As insurers get up to cruising speed on Solvency II, transactions will follow
The arrival of Solvency II was expected to bring a greater focus on legacy business – in France and elsewhere in Europe. An increase in the number of transactions in this field was considered likely as many companies reconsidered their operational models in light of the new regulations.
So far this wave of run-off activity has failed to materialise. Companies have had other priorities, grappling with the practicalities of operating in the new Solvency II environment as well as getting to grips with other legislative changes including the Insurance Distribution Directive, the impending General Data Protection Regulations and new anti-money laundering requirements, which have required significant internal resources.
However, the signs are that this is set to change in 2018. Many re/insurers in continental Europe have a sizeable number of contracts in run-off. Overall, the size of the European run-off market is estimated to be around EUROS 247 billion, of which France and the Benelux countries account for EUROS 41 billion, according to PwC.

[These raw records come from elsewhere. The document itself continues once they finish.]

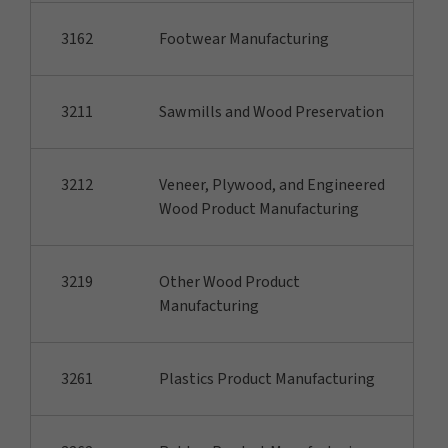
3162
Footwear Manufacturing
3211
Sawmills and Wood Preservation
3212
Veneer, Plywood, and Engineered
Wood Product Manufacturing
3219
Other Wood Product
Manufacturing
3261
Plastics Product Manufacturing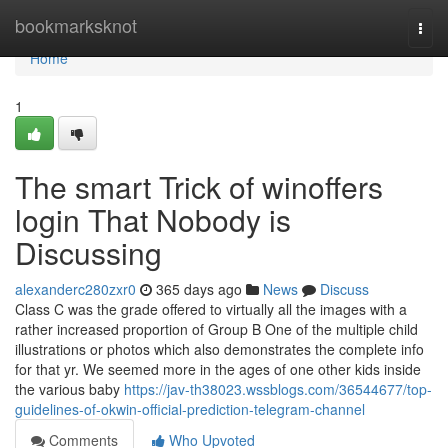
Home
bookmarksknot
Togg
navi
Home
1
The smart Trick of winoffers
login That Nobody is
Discussing
alexanderc280zxr0
365 days ago
News
Discuss
Class C was the grade offered to virtually all the images with a
rather increased proportion of Group B One of the multiple child
illustrations or photos which also demonstrates the complete info
for that yr. We seemed more in the ages of one other kids inside
the various baby
https://jav-th38023.wssblogs.com/36544677/top-
guidelines-of-okwin-official-prediction-telegram-channel
Comments
Who Upvoted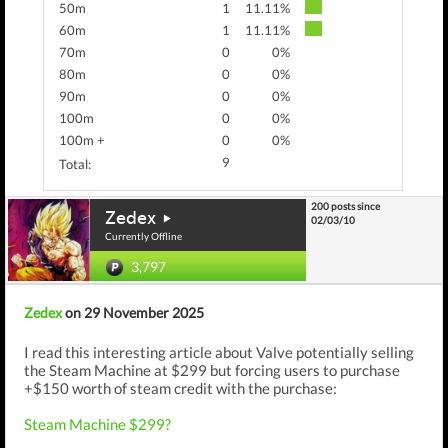
50m
1
11.11%
60m
1
11.11%
70m
0
0%
80m
0
0%
90m
0
0%
100m
0
0%
100m +
0
0%
9
Total:
200 posts since
Zedex
02/03/10
Currently Offline
3,797
Zedex
on 29 November 2025
I read this interesting article about Valve potentially selling
the Steam Machine at $299 but forcing users to purchase
+$150 worth of steam credit with the purchase:
Steam Machine $299?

Management of this business is quite demanding in terms of the specific expertise it requires, as well as the demands it places on capital, immobilising funds and resources that could be used elsewhere. As a result, as re/insurers and the regulators reach cruising speed on Solvency II, the benefits in terms of capital requirements of optimising the management of legacy business, or of organising the sale of certain books of business in run-off, will once again be thrown into sharper focus. We expect a wave of run-off activity will follow.